<事例>
ある男性は、自分が亡くなった後の配偶者の生活を案じ、遺産の全てを配偶者に残そうと公正証書遺言を作成しました。
男性にとって法定相続人は、配偶者、子ども3人の計4人です。
特に重要だったのが、夫婦で居住している不動産です。
これが遺産分割されるようなことになって、配偶者の住む場所がなくなるような事態だけは避けたい、と男性は考えたのです。
かつ、配偶者の老後の生活資金として現金などの資産も確保しておきたい、との考えから、子ども3人に遺留分放棄をしてもらうことになりました。
相続開始前の遺留分放棄には、家庭裁判所での手続きが必要です。遺留分放棄を強要されることがないよう、相続人の希望があっても家庭裁判所の許可が必要となっているのです。
ここで、この事例によると男性の死後、遺産はどう分割されるのかを検証します。
遺言による遺産分割は法定相続に優先する
まずは、公正証書遺言という法的に十分な効力を持つ遺言書を作成していることがポイントです。
遺言書による被相続人の意思は、法定相続に優先されるので、ひとまず遺言書通りの遺産分割が行われると言っても良いでしょう。
子ども3人が遺留分を放棄している
次のポイントとしては、法定相続人である子ども3人が相続開始前に遺留分を放棄していることが挙げられます。
遺言書があればその内容が優先される、とは言っても、遺留分という法定相続人に法律上認められた権利を奪うことはできません。
事実、遺留分を考慮しない遺産分割方法を指定した遺言書を残した場合、相続開始後に遺留分侵害額請求という訴えを起こされることがあるのです。
しかしこの男性の場合、子ども3人がみな遺留分を放棄していますので、配偶者が全ての遺産を相続することは、ほぼ間違いないでしょう。
孫の代襲相続はどうなる?
ここで一つ懸念が出てきました。
子どものうち一人は離婚歴があり、その子ども(男性にとっては孫)がいるのですが、離婚時の経緯から孫に遺産が渡ることは避けたいとも考えました。
相続人が何らかの理由で相続権を失うと、その子もしくは孫が代襲相続という形で相続することになります。
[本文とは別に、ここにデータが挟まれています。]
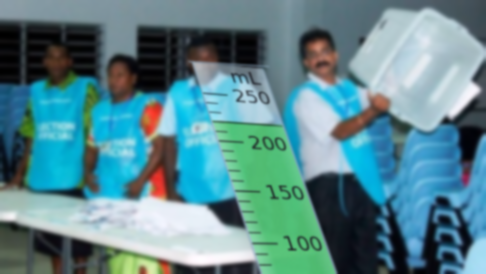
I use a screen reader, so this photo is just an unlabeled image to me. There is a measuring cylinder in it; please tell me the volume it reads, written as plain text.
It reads 220 mL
この場合も、子ども3人がみな、遺留分を放棄したのに、疎遠になっている孫が代襲相続人になってしまい、相続開始後に遺留分を請求してくるのでは?ということです。
結論から申し上げますと、孫の代襲相続は発生しません。
なぜなら、遺留分を放棄した場合でも相続権は失われず、依然として子どもが相続人となるからです。
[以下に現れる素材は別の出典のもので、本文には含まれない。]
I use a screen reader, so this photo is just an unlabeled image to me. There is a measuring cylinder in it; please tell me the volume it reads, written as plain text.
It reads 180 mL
また、男性が亡くなる前に子どもが亡くなり、代襲相続が発生するとしても、すでに遺留分放棄をしている立場を代襲相続する、と考えるので、孫からの遺留分侵害額請求はできないのです。
代襲相続について補足
では、一般的に代襲相続が起こる場合とはどんなケースがあるのでしょうか?
①相続人(子ども)が、被相続人(男性)より先に死亡していた場合
子どもの子、いなければ孫が代襲相続人として男性の遺産分割協議に参加することができます。
②相続人が相続欠格、相続廃除となった場合
被相続人への虐待、遺言書の改ざん、財産の使い込み…など、生前に被相続人への重大な違法行為があった場合は、相続欠格者として相続人ではなくなります。
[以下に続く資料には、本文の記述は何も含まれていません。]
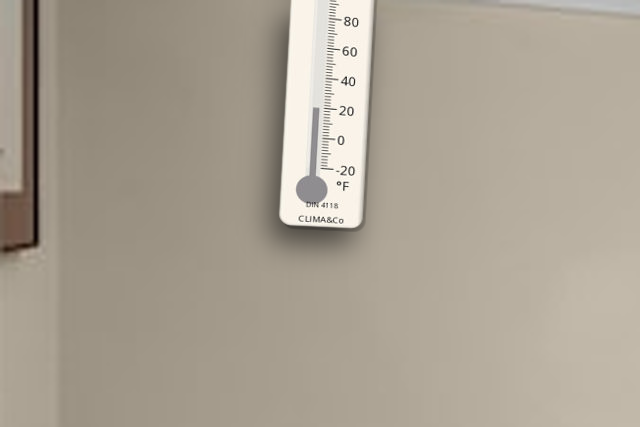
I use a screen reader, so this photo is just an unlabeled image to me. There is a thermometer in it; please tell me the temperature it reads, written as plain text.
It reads 20 °F
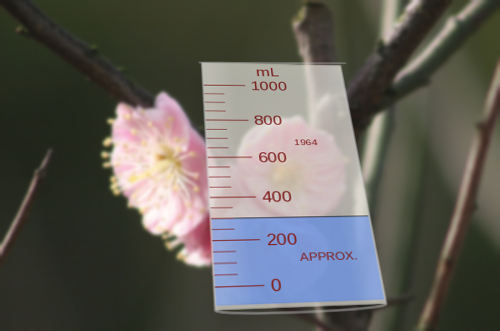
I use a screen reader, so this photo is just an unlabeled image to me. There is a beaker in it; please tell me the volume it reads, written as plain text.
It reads 300 mL
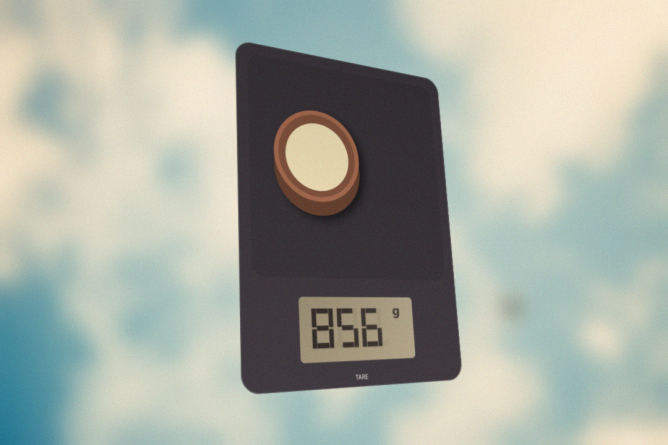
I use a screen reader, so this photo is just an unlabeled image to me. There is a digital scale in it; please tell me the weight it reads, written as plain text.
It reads 856 g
また非行などを原因として被相続人から相続廃除の申立てがあり、それが認められると法定相続人であっても相続人から排除され、相続権を失います。
この二つのケースでは、欠格者、廃除者となるのはその相続人本人に限定されるので、その子または孫は欠格者にも廃除者にも当たらず、代襲相続が発生します。
③相続人が相続放棄した場合
相続放棄する、ということは始めから相続人ではなかったことになる、ということなので、当然その子または孫にも相続権は発生せず、代襲相続も起こりません。
まとめ
残される配偶者の生活をどう保障するか?多くの方が頭を悩ませることだと思います。
実は遺言書で配偶者に全財産を相続させる、という指定をしなくとも、相続開始前まで居住していた不動産については、一定の条件下で配偶者には配偶者居住権という権利が認められることがあります。
そうすれば、配偶者は終身、住むところの心配をすることはなくなるのです。
(もっとも、この場合も遺産分割協議や登記が必要になるので、遺言書で配偶者の配偶者居住権について明記しておいた方が確実です。)
ただ、男性は子ども3人のうちに相続人としてふさわしいかどうか、不安が残る人物がいたために、万全を期して公正証書遺言&遺留分放棄、という手段を取りました。
もし、ご自分のケースに当てはまる部分があるのでしたら、今回の事例も参考になさってみてください。